転がる空瓶に、机の端をポタリポタリと滴る酒。その雑然とした部屋の中でフリーズするのは、赤ら顔の男たちだった。
あの間抜け面は、良い感じに出来上がってるのかな? それとも事態を把握できていないだけなのかな?
それでも俺は、小屋の中にいる人数についつい腰が引けてしまう。少なくとも10人はいるな。えっと、15人弱か。
多勢に無勢と言うくらいだから、やっぱり頭数は絶対的に大切だ。もちろん今回も例外じゃないと思う。
「だから言ったのに!」っていう怨念を込めて、隣に立つルーファスさんに視線を移すと、ルーファスさんは動揺するどころか、鉄仮面並みの無表情だった。
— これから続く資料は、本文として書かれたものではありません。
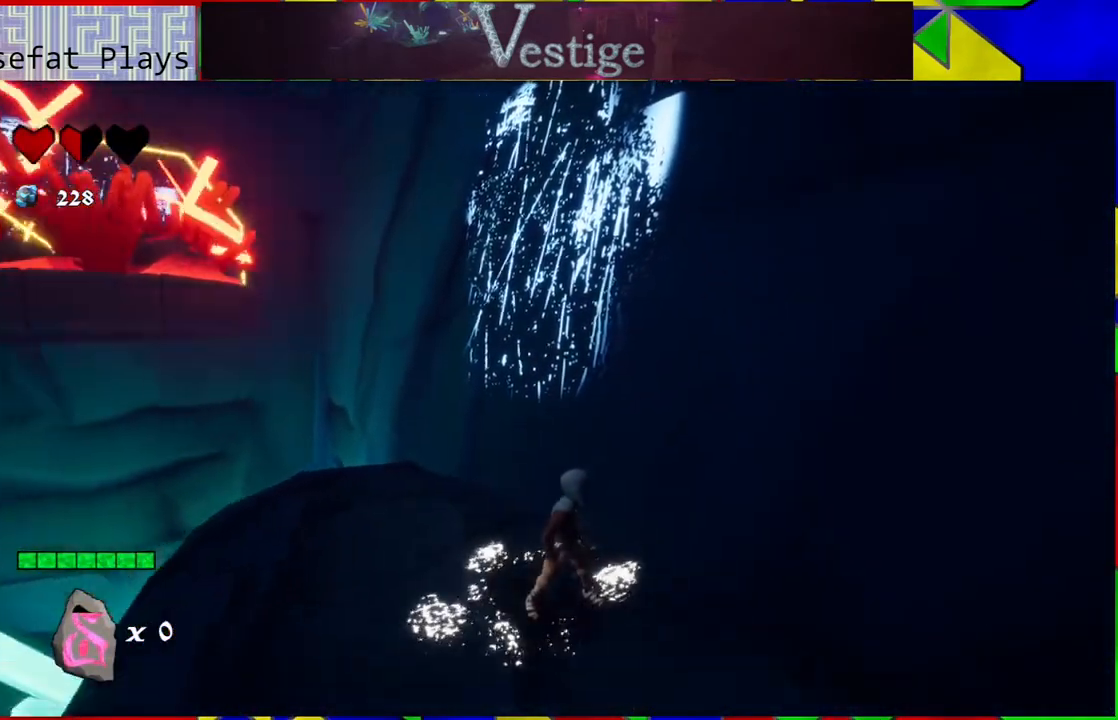
{"buttons": [], "left_stick": "center", "right_stick": "center", "events": [[67, "right_stick", "center"]]}
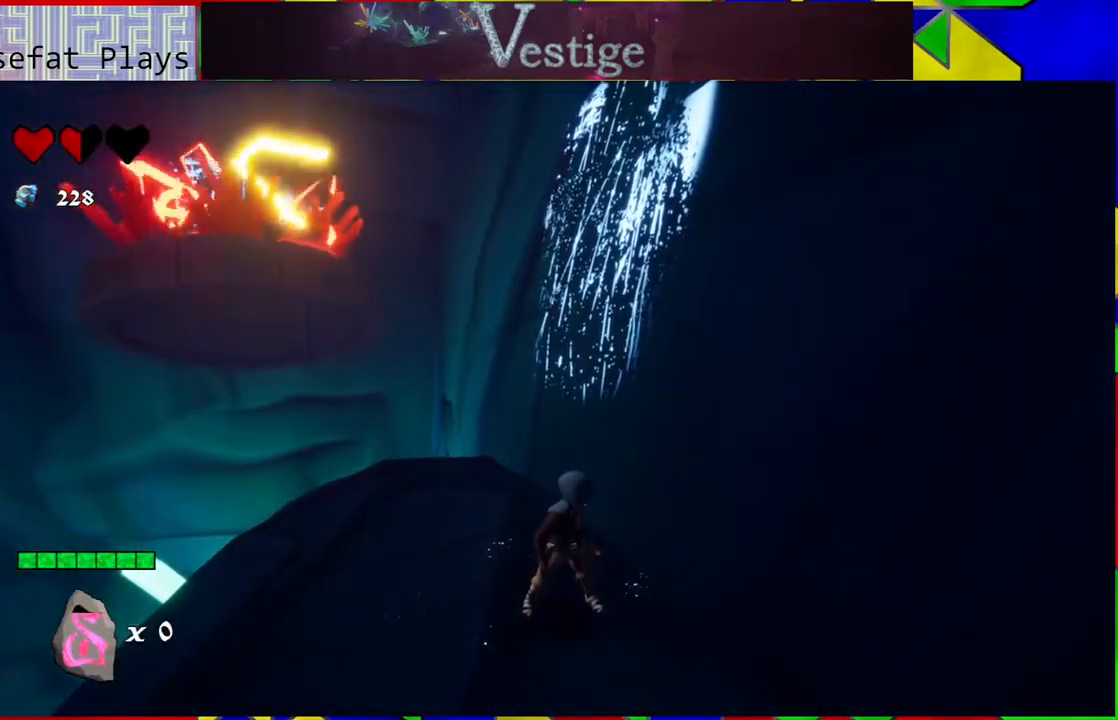
{"buttons": [], "left_stick": "center", "right_stick": "center", "events": []}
何、この人……。人間……?
「女、子どもを売って飲む酒が、そんなに旨いか?」
ルーファスさんの声はまったく抑揚がないわりに、不気味なほどよく響いた。そう言えば、昔、マリアはルーファスさんの声が落ち着くからって、俺に泣かされたときや何かあると、すぐに慰めてもらいに行っていたな。
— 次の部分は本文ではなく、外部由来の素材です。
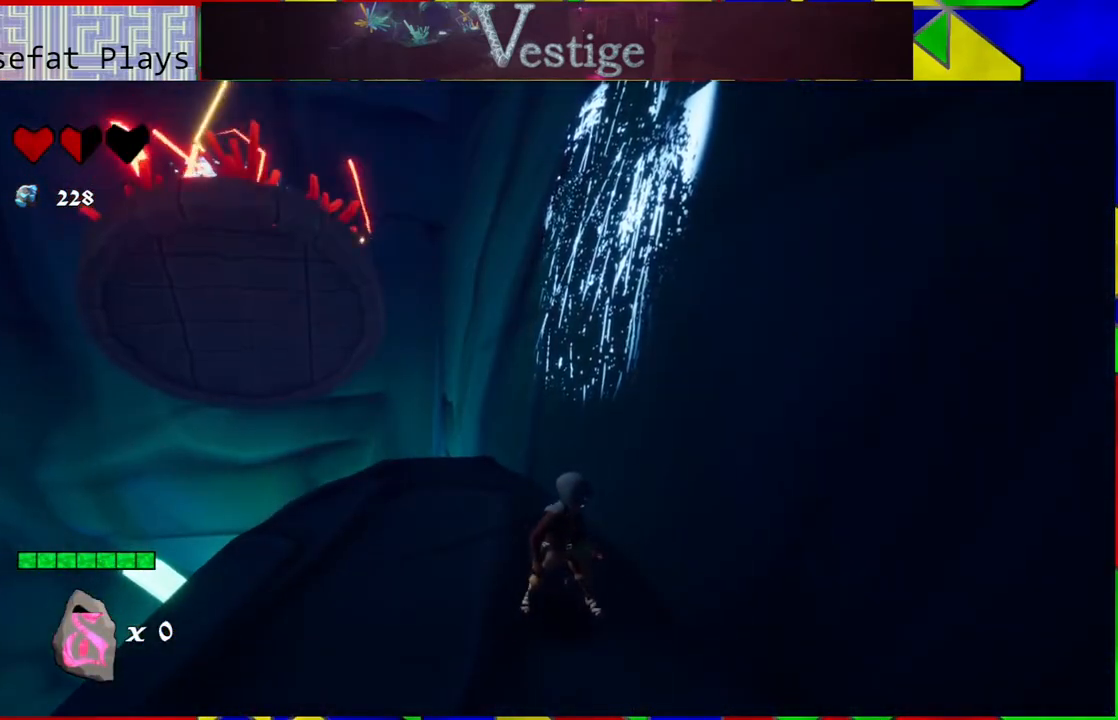
{"buttons": [], "left_stick": "center", "right_stick": "center", "events": [[17, "left_stick", "left"], [417, "left_stick", "center"]]}
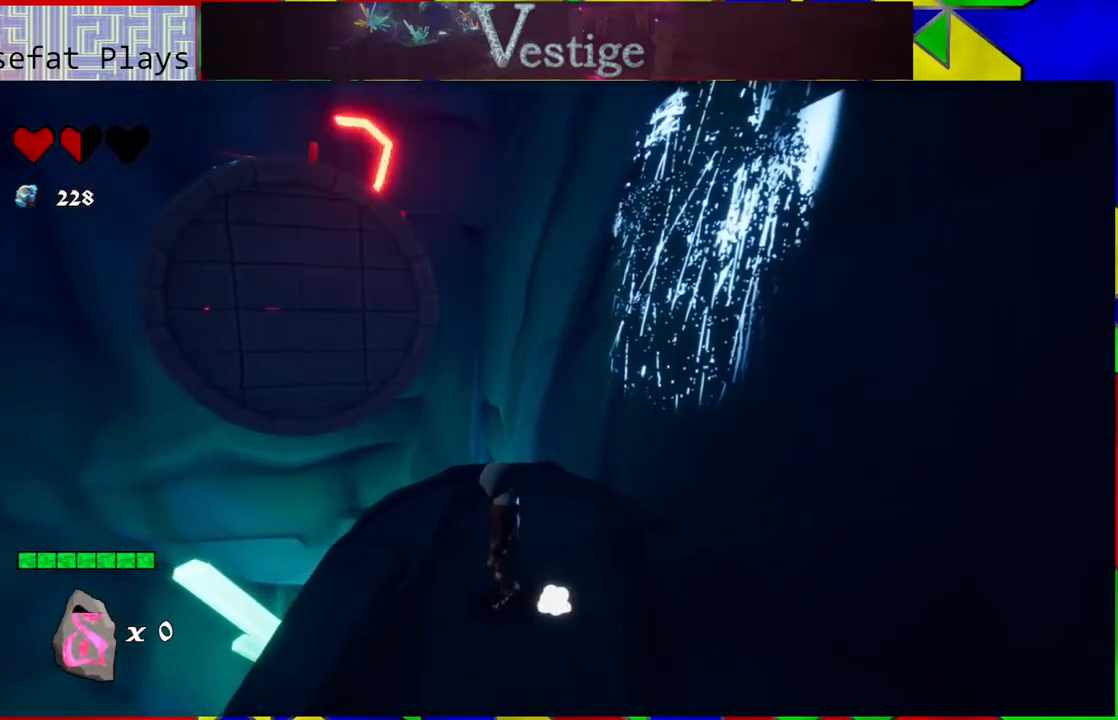
{"buttons": [], "left_stick": "center", "right_stick": "center", "events": []}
嫌なことを思い出して下を向く、そしてまた隣を見ようとした俺は氷のように固まった。
(あれ? なんか……寒気が……)
ルーファスさんがいる方の半身が凍える。
「あーん? 兄ちゃんたち何なんだ……!?」
1番近くにいた頬骨の突き出た痩せた男が、吹き荒ぶブリザードにも負けず、ルーファスさんにわかりやすく絡んだ。や、やめとけよ!
俺の予感は的中した。
ルーファスさんは一切の迷いもなく、管を巻く男の両足を思いっきり横に払った。扉をぶっ壊した、あの神速の蹴りで。
「っでぇぇぇー! ■◎%*※ー!」
男は訳のわからない叫び声をあげて崩れ落ちた。そりゃ扉を粉砕するくらいの蹴りだからな、人の骨なんて脆いよな……。あー、おっさん、なんかピクピクしてるよ。死にかけの何かみたい、マジで痛そう……。
しかしそれを境に、部屋の空気がはっきりと変わった。小屋の中の男たちが得物をもって立ち上がる。
ここにいるのはただの酔っ払いじゃない。プロの犯罪者集団だ。現に顔つきがさっきまでとは、全然違う。
今、奴らは本気で俺たちに襲い掛かろうとしていた。